For SUSE, those opportunities arise from a distribution of Kubernetes deployed on its Linux operating system, which also serves as the foundation for its container-as-a-service (CaaS) environment, along with a version of Cloud Foundry deployed on top of Kubernetes.

Brent Schroeder, global CTO for SUSE, said his company’s strategy is being driven by an acute need for increased flexibility. IT environments are inherently becoming hybrid as more workloads move to the public cloud, and many organizations will want to leverage a common substrate based on Kubernetes for building and deploying applications. In some instances, Kubernetes will be deployed on top of virtual machines, while in other use cases Kubernetes will be deployed on bare-metal servers. IT organizations will then decide to deploy a CaaS or PaaS depending on their requirements, said Schroeder, noting that regardless of the path chosen, IT modernization initiatives will create a significant opportunity for SUSE.

“Virtual machines, bare-metal and the cloud will be a huge catalyst,” said Schroeder.

DevOps, of course, is playing a major role in driving those transitions, which Schroeder said has become a major focus for SUSE as organizations think through how to not just build and deploy applications faster, but also secure and govern those processes. That latest version of SUSE CaaS Platform 4, for example, added support for Cilium open source project for securing network connectivity between containerized application services.

Of course, SUSE is not the only IT vendor making this journey. Red Hat was the first to deploy a PaaS environment on top of Kubernetes and since then has been on a mission to obliterate the distinction between a CaaS and a PaaS environment.

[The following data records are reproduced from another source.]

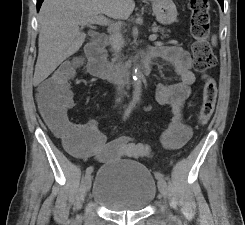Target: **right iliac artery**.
Returning a JSON list of instances; mask_svg holds the SVG:
<instances>
[{"mask_svg":"<svg viewBox=\"0 0 245 225\" xmlns=\"http://www.w3.org/2000/svg\"><path fill=\"white\" fill-rule=\"evenodd\" d=\"M134 106H135V104L133 103V102H131L130 104H129V106H128V108L126 109V111H125V113H124V115H123V121H125L129 116H130V114H131V112H132V109L134 108ZM93 167L92 166H89L87 169H86V173L87 174H90V173H92L93 172Z\"/></svg>","mask_w":245,"mask_h":225,"instance_id":"1","label":"right iliac artery"}]
</instances>
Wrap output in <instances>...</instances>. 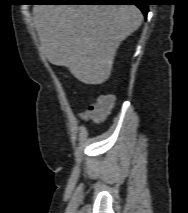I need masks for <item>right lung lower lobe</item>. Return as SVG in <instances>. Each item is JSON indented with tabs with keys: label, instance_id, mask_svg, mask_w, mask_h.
Segmentation results:
<instances>
[{
	"label": "right lung lower lobe",
	"instance_id": "right-lung-lower-lobe-1",
	"mask_svg": "<svg viewBox=\"0 0 188 213\" xmlns=\"http://www.w3.org/2000/svg\"><path fill=\"white\" fill-rule=\"evenodd\" d=\"M46 3H68V4H133L143 12L148 13L147 0H45Z\"/></svg>",
	"mask_w": 188,
	"mask_h": 213
}]
</instances>
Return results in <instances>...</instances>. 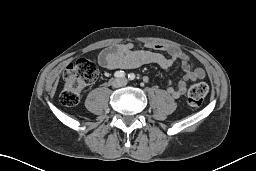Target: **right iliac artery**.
<instances>
[{
	"label": "right iliac artery",
	"mask_w": 256,
	"mask_h": 171,
	"mask_svg": "<svg viewBox=\"0 0 256 171\" xmlns=\"http://www.w3.org/2000/svg\"><path fill=\"white\" fill-rule=\"evenodd\" d=\"M125 72L124 71H116L114 76L117 78H124L125 77Z\"/></svg>",
	"instance_id": "1"
}]
</instances>
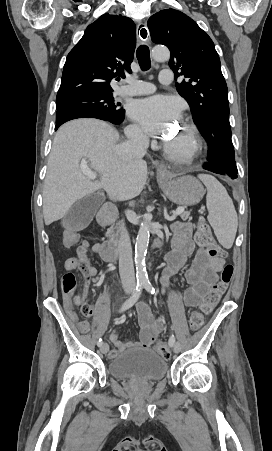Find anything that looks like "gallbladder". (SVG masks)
<instances>
[{
	"label": "gallbladder",
	"mask_w": 272,
	"mask_h": 451,
	"mask_svg": "<svg viewBox=\"0 0 272 451\" xmlns=\"http://www.w3.org/2000/svg\"><path fill=\"white\" fill-rule=\"evenodd\" d=\"M99 194H91L86 198H81L79 202H76L69 212L65 214L62 220L63 227H70V229H84L90 222H92L98 208L104 202V198H98Z\"/></svg>",
	"instance_id": "bac80fb5"
}]
</instances>
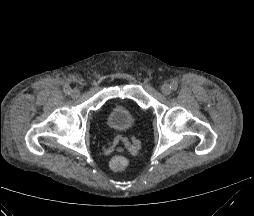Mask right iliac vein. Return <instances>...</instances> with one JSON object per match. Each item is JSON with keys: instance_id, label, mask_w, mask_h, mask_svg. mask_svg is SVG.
Returning a JSON list of instances; mask_svg holds the SVG:
<instances>
[{"instance_id": "1", "label": "right iliac vein", "mask_w": 254, "mask_h": 216, "mask_svg": "<svg viewBox=\"0 0 254 216\" xmlns=\"http://www.w3.org/2000/svg\"><path fill=\"white\" fill-rule=\"evenodd\" d=\"M79 90L77 88H74L72 91H71V97L72 98H77L79 96Z\"/></svg>"}]
</instances>
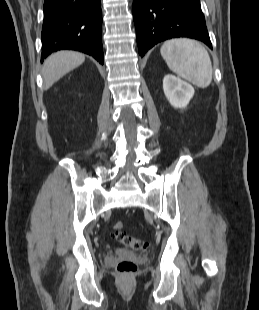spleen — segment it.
Returning a JSON list of instances; mask_svg holds the SVG:
<instances>
[{
	"label": "spleen",
	"instance_id": "spleen-1",
	"mask_svg": "<svg viewBox=\"0 0 259 310\" xmlns=\"http://www.w3.org/2000/svg\"><path fill=\"white\" fill-rule=\"evenodd\" d=\"M161 55L169 69L192 84L206 88L212 81L210 56L201 43L192 39H172L164 42Z\"/></svg>",
	"mask_w": 259,
	"mask_h": 310
}]
</instances>
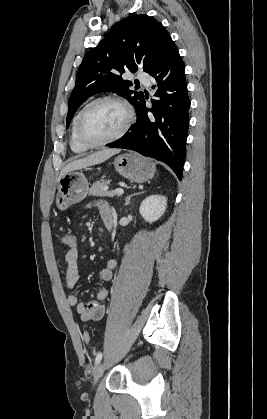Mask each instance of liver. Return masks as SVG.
Returning <instances> with one entry per match:
<instances>
[{"label":"liver","mask_w":267,"mask_h":419,"mask_svg":"<svg viewBox=\"0 0 267 419\" xmlns=\"http://www.w3.org/2000/svg\"><path fill=\"white\" fill-rule=\"evenodd\" d=\"M119 152H120L119 149L105 148V149H102L100 151L94 152V153H92V154H90V155H88L84 158L74 160V161L70 162L69 164H67L61 170L60 177H62L67 172L74 171V170H79V169H82V168H86V167H89V166H93V165L105 162L111 156H113V155H115Z\"/></svg>","instance_id":"liver-1"}]
</instances>
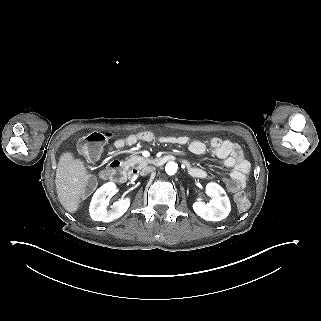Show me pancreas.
<instances>
[{
  "label": "pancreas",
  "mask_w": 321,
  "mask_h": 321,
  "mask_svg": "<svg viewBox=\"0 0 321 321\" xmlns=\"http://www.w3.org/2000/svg\"><path fill=\"white\" fill-rule=\"evenodd\" d=\"M149 163H152V160L138 155H131L130 158L125 161V168L128 169L131 167L141 169L146 167Z\"/></svg>",
  "instance_id": "1"
}]
</instances>
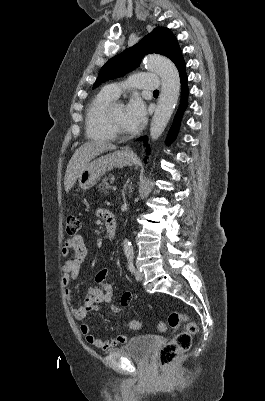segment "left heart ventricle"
I'll list each match as a JSON object with an SVG mask.
<instances>
[{
    "instance_id": "b2bd125f",
    "label": "left heart ventricle",
    "mask_w": 265,
    "mask_h": 401,
    "mask_svg": "<svg viewBox=\"0 0 265 401\" xmlns=\"http://www.w3.org/2000/svg\"><path fill=\"white\" fill-rule=\"evenodd\" d=\"M113 119L114 123L121 135H126L130 131V128L127 126L125 121V109L124 106L114 105L113 108Z\"/></svg>"
}]
</instances>
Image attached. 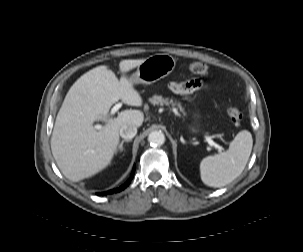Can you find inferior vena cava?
Masks as SVG:
<instances>
[{"label": "inferior vena cava", "mask_w": 303, "mask_h": 252, "mask_svg": "<svg viewBox=\"0 0 303 252\" xmlns=\"http://www.w3.org/2000/svg\"><path fill=\"white\" fill-rule=\"evenodd\" d=\"M119 133L124 139H132L137 134V127L133 125H124L120 128Z\"/></svg>", "instance_id": "602c4592"}]
</instances>
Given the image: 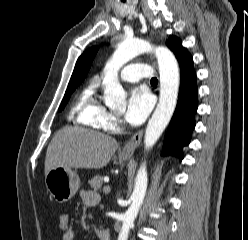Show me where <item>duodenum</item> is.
<instances>
[{
    "label": "duodenum",
    "mask_w": 248,
    "mask_h": 240,
    "mask_svg": "<svg viewBox=\"0 0 248 240\" xmlns=\"http://www.w3.org/2000/svg\"><path fill=\"white\" fill-rule=\"evenodd\" d=\"M99 239L100 240H111V235L108 231H101L99 232Z\"/></svg>",
    "instance_id": "410a0bca"
}]
</instances>
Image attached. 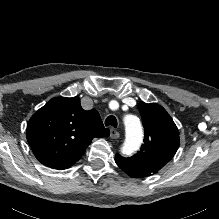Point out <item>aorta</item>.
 Listing matches in <instances>:
<instances>
[{"label": "aorta", "mask_w": 219, "mask_h": 219, "mask_svg": "<svg viewBox=\"0 0 219 219\" xmlns=\"http://www.w3.org/2000/svg\"><path fill=\"white\" fill-rule=\"evenodd\" d=\"M126 141L123 146V153L131 154L138 150L143 141V128L136 116L129 115L125 119Z\"/></svg>", "instance_id": "1"}]
</instances>
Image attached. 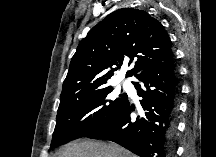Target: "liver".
<instances>
[{
	"instance_id": "1",
	"label": "liver",
	"mask_w": 216,
	"mask_h": 157,
	"mask_svg": "<svg viewBox=\"0 0 216 157\" xmlns=\"http://www.w3.org/2000/svg\"><path fill=\"white\" fill-rule=\"evenodd\" d=\"M54 157H135L115 143L83 141L67 144Z\"/></svg>"
}]
</instances>
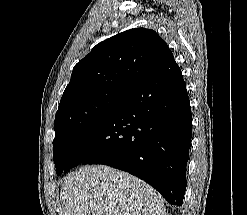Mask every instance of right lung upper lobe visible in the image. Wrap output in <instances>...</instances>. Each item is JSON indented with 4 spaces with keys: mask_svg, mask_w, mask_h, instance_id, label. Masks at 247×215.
Here are the masks:
<instances>
[{
    "mask_svg": "<svg viewBox=\"0 0 247 215\" xmlns=\"http://www.w3.org/2000/svg\"><path fill=\"white\" fill-rule=\"evenodd\" d=\"M153 30L135 28L97 44L78 62L63 96L73 91L118 89L133 92L172 56Z\"/></svg>",
    "mask_w": 247,
    "mask_h": 215,
    "instance_id": "cb5924a9",
    "label": "right lung upper lobe"
}]
</instances>
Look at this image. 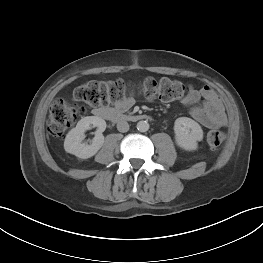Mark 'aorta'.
I'll return each instance as SVG.
<instances>
[{"mask_svg": "<svg viewBox=\"0 0 263 263\" xmlns=\"http://www.w3.org/2000/svg\"><path fill=\"white\" fill-rule=\"evenodd\" d=\"M149 123L147 121H139L137 123V129L140 131V132H146L148 131L149 129Z\"/></svg>", "mask_w": 263, "mask_h": 263, "instance_id": "1", "label": "aorta"}]
</instances>
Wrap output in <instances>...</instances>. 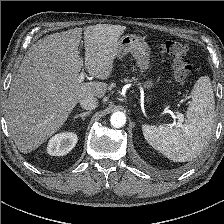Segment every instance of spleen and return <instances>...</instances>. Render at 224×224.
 <instances>
[{
  "instance_id": "spleen-1",
  "label": "spleen",
  "mask_w": 224,
  "mask_h": 224,
  "mask_svg": "<svg viewBox=\"0 0 224 224\" xmlns=\"http://www.w3.org/2000/svg\"><path fill=\"white\" fill-rule=\"evenodd\" d=\"M191 101L184 124L160 127L143 125L146 141L174 162L196 158L206 147L214 124V93L208 76H201L191 92Z\"/></svg>"
}]
</instances>
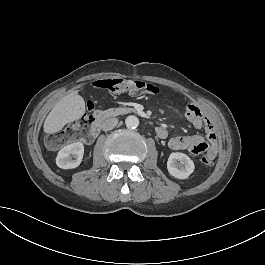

As an arm of IBM, Red Hat has also significantly expanded its market research as IBM builds out a hybrid cloud computing strategy based on the Red Hat OpenShift platform.

Of course, Red Hat’s acquisition by IBM might create new opportunities for SUSE. After all, more than a few of the IT organizations that opted to embrace Red Hat OpenShift had plenty of opportunities to consider alternatives from IBM. Now that the acquisition has been finalized, some of them may be reconsidering their options.

It’s too early to say when SUSE might arrive at its ultimate destination. When venture capitalists buy a company such as SUSE the goal is to either take the company public or recoup the investment by selling it to another entity. Whatever the outcome, it’s clear SUSE intends to leave its mark in the brave new world of containerized applications.